Wyndham asked; "and exculpated, beyond all doubt, Charley Marsh?"
"Yes," said Val; "Charley Marsh is free to return to Speckport whenever he pleases now. I always knew he was innocent. I had a letter from him last night, too, inclosing one to his mother."
"Indeed!" Mr. Wyndham said, with a look of interest. "Is he well? Is he still in the army?"
"Yes; but his time is nearly up, it appears. I shall write to him to-day, and tell him to come back to us. I have a note--she called it a note, though it's four sheets of paper closely written, and she sat up until three this morning to finish it--from Laura Blair, to inclose to him. If he is proof against four sheets of entreaty from a lady, all I can say to him will not avail much."
"Laura is a good little girl," said Mr. Wyndham, "and very much in earnest about all her friends. You ought to marry her, Blake."
"Eh!" said Mr. Blake, aghast.
"You ought to marry her," repeated Mr. Wyndham, as composedly as though he were saying, "You ought to smoke another cigar." "I am sure you will never come across one more suited to the purpose, if you live to be as old as Methuselah's cat!"

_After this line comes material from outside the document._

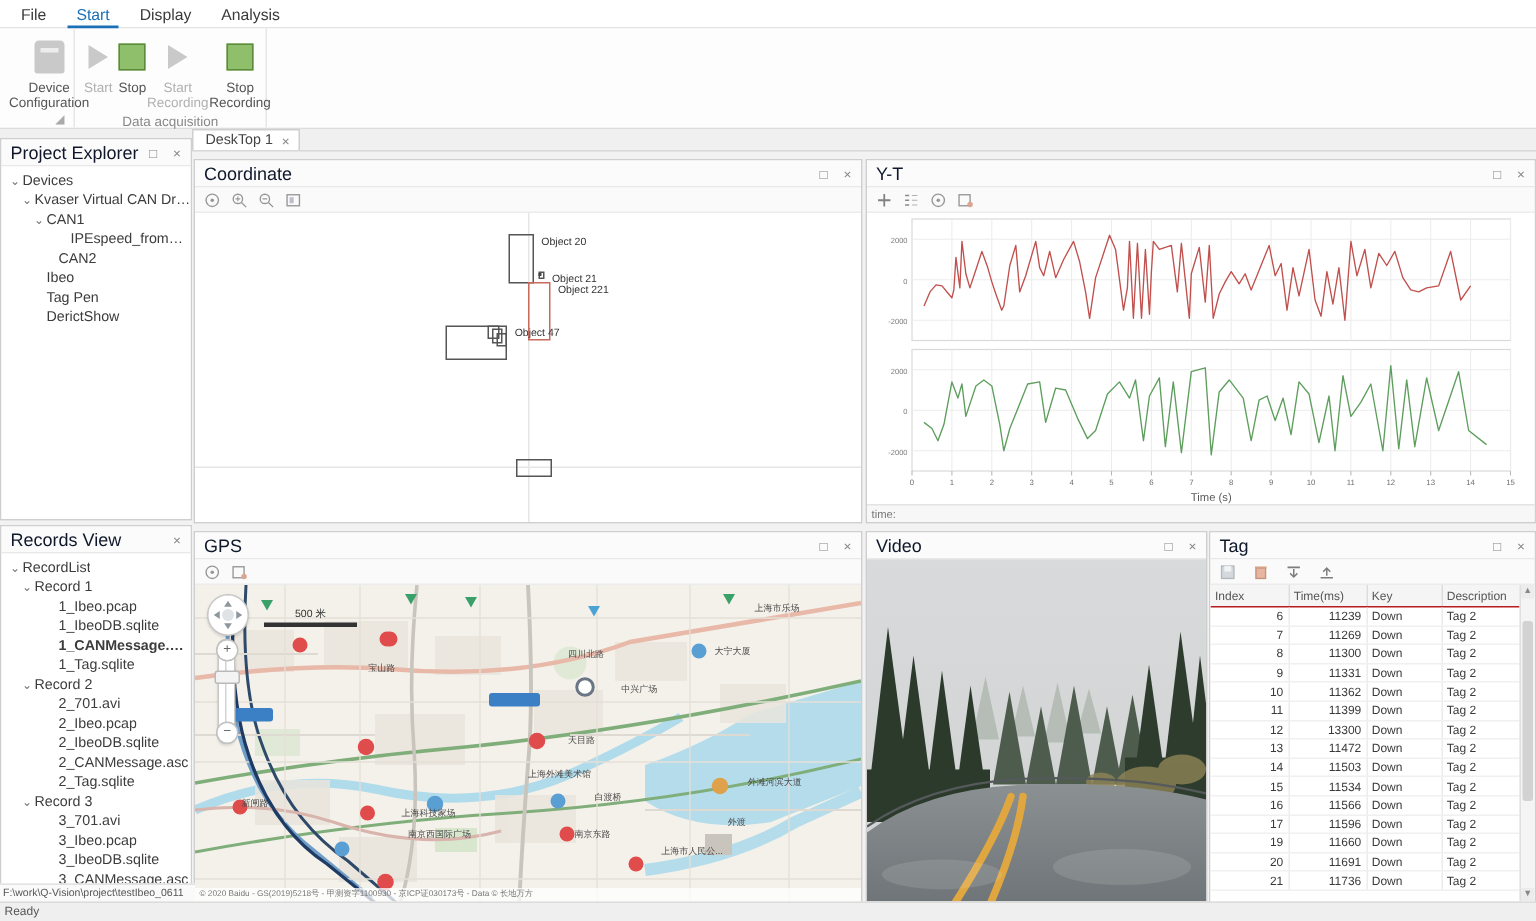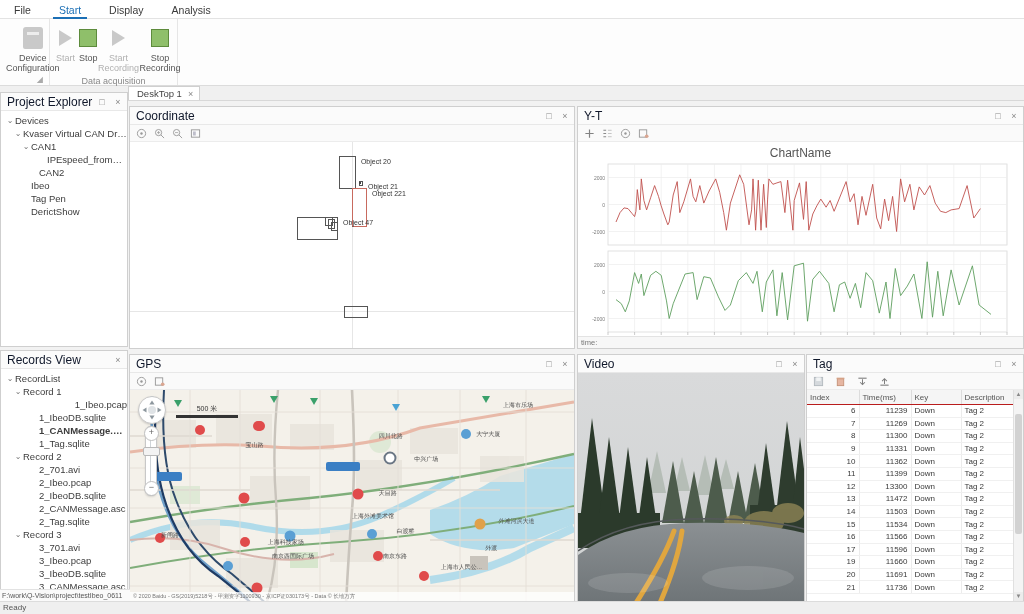"File" .rtabs { gap: 8px -> none }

"My dear Wyndham," expostulated Mr. Blake, rather shocked than otherwise, "what are you talking about? I give you my word I never thought of such a thing in my life."
"I don't doubt it, in the least; but you know the proverb, 'Better late than never.'"
"Nonsense! What do I want with a wife?"
"A good deal, I should think; if only to save the trouble of boarding out, and securing some one to darn your stockings and b.u.t.ton your shirt-collar. Have you never indulged in any vision, O most prosaic of men! of a quiet domestic fireside, garnished on one side by yourself, with your feet in slippers, and on the other by a docile cat and a Mrs.
Blake?"
"Never!" responded Mr. Blake, emphatically.
"Then it's time you did! Your hair's turning gray, man, and your sister has left you! Come, rouse up, old fellow, and secure that little prize, Laura Blair, before some more ardent wooer bears her off, and leaves you in the lurch."
Mr. Blair stared at him.
"I say, Wyndham, what crotchet have you got in your head to-day? Marry Laura Blair! What should I marry her for, more than any one else?"
"Well, for pure artlessness, Mr. Blake," he said, "I'll back you against the world! Why should you marry Laura Blair, indeed! Why you overgrown infant, because you are in love with her! That's why!"
"Am I?" responded Mr. Blake, helplessly. "I didn't know it. Is she in love with me, too?"
"Ask her," said Mr. Wyndham, still laughing. "Here we are at the office.
Good-morning to you."
"Won't you come in?"
"Not this morning; I am going to Rosebush Cottage."
"Oh," said Val, hesitatingly, for it was an understood thing the subject was very painful, "how is your mother?"
"She is no better," said Mr. Wyndham, briefly. "Good-morning!"
Mr. Blake went into his sanctum, and the first thing he did was to write to Charley and tell him all.